Having 2 makes it easier in a way as they have each other for company but they do know if they go into the crate they have to settle down which they do. It has taken all the 2 weeks to get them to this stage.

I would say if you have only had him for a week he is not trained yet and is trying to get your attention. Give him a stuffed kong or a meaty bone to help him to settle and ignore him when he barks he is just demanding your attention. I don't know what breed you have but mine love a raw chicken wing each and it lasts them for ages.


----------



## swarthy (Apr 24, 2010)

Freyja said:


> I have 2 italian greyhound pups who are 11 weeks old. Althouth they are about the same age the dog is a few days younger that the bitch. This is a breed that is known to be manic and so yes I use a crate too.


Now that does surprise me, they come across as so sweet and demure :lol: - goes to show you never can tell


----------



## newfiesmum (Apr 21, 2010)

I don't understand. If you are there, why is he in a crate? Why isn't he out and with you, whatever you are doing?


----------



## Coffee (Jul 31, 2011)

Aww, give him time, he's only been with you a week!

I too don't understand why he seems to be in the crate quite a lot? 

Alfie only goes in his crate at night now and when we have to go out. Even when he was first with us he only went in there to sleep. Now he sleeps wherever he likes :lol: and when he's not sleeping he's pretty much wherever I am.

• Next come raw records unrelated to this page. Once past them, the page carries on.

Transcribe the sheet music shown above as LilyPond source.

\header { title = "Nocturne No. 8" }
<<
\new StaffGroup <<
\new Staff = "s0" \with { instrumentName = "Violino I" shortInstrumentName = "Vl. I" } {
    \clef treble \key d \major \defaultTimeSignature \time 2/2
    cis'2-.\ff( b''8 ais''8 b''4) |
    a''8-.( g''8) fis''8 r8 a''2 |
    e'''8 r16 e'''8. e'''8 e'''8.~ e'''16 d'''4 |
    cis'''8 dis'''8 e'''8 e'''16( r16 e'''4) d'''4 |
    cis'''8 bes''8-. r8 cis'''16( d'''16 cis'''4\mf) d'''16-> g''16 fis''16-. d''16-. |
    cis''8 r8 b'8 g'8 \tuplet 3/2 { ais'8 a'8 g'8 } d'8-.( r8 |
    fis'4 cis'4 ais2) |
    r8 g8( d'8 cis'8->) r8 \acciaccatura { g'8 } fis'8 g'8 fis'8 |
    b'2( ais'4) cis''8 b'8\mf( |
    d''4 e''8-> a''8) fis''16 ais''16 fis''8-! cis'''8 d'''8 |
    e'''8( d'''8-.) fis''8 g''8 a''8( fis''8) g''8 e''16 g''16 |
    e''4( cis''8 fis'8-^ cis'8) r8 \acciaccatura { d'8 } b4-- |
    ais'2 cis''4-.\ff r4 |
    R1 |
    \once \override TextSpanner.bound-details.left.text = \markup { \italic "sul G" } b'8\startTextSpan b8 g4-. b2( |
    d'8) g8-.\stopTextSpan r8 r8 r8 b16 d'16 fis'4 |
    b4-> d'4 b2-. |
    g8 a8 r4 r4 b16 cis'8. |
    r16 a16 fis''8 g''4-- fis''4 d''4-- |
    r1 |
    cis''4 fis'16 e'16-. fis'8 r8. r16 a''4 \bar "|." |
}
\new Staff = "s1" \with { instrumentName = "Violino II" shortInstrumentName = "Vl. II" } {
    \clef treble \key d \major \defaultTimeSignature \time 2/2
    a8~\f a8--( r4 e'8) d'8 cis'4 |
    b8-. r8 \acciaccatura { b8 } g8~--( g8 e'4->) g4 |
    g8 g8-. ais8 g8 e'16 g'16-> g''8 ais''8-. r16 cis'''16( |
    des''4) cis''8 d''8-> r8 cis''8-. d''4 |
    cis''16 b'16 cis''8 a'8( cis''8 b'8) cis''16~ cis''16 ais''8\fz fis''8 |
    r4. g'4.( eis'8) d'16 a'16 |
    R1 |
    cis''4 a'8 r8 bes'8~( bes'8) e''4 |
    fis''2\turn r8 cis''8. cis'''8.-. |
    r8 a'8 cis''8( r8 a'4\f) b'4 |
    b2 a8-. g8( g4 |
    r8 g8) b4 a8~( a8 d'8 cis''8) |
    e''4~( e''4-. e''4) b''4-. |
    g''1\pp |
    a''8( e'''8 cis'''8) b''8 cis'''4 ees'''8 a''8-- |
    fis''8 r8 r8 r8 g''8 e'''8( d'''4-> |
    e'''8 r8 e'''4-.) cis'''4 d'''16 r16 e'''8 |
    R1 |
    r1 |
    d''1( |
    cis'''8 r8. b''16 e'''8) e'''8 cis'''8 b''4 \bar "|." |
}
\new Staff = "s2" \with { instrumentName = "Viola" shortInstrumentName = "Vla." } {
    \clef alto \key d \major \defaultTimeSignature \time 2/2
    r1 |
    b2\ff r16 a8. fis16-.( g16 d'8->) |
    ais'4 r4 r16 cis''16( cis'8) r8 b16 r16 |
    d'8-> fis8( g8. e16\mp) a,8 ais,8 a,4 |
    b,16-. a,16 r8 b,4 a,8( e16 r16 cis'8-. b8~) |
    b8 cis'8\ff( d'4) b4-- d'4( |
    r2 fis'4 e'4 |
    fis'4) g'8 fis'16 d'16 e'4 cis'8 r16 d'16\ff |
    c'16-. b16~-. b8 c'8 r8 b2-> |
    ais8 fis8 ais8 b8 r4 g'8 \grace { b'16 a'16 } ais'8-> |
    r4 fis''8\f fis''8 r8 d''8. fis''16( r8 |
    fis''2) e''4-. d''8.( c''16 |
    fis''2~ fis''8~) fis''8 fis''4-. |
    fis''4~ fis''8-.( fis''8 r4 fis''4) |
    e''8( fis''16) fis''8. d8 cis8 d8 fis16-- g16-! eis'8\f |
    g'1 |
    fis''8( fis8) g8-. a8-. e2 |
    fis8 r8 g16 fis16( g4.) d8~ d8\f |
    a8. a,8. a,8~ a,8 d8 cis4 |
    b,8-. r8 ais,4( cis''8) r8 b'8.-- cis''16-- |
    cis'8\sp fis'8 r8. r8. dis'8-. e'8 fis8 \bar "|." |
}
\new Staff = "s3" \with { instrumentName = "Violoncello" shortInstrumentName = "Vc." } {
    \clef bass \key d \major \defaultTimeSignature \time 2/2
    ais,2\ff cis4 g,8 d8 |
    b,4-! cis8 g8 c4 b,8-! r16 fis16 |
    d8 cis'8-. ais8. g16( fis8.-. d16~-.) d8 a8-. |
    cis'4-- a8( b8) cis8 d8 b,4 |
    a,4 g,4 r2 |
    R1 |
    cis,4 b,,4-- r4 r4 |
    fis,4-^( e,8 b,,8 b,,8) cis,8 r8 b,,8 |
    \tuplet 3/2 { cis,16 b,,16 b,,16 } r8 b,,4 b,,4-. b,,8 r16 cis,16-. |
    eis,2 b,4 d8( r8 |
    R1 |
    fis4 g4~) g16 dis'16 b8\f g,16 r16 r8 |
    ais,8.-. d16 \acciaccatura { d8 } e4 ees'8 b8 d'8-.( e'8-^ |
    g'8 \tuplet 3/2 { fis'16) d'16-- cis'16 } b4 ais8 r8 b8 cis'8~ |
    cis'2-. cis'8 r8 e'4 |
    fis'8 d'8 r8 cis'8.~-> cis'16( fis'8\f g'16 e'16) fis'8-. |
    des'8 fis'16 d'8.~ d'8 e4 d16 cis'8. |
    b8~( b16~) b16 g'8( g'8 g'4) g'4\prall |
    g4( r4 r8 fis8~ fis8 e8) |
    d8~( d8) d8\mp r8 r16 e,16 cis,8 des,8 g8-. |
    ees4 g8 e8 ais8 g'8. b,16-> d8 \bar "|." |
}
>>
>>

Your puppy is probably scared, confused and looking for love and reassurance that all is okay. Give it time, it *will* get easier. I know what you mean about not being able to get on with stuff...... my house was a pig sty for Alfie's first few weeks! I just tried to get as much done as I could when he was napping and made sure I was there for him when he was awake


----------



## newfiesmum (Apr 21, 2010)

When I had young puppies all I wanted to do was cuddle them and watch all their funny little games. He should be following you about, exploring his new environment so that he gets secure.


----------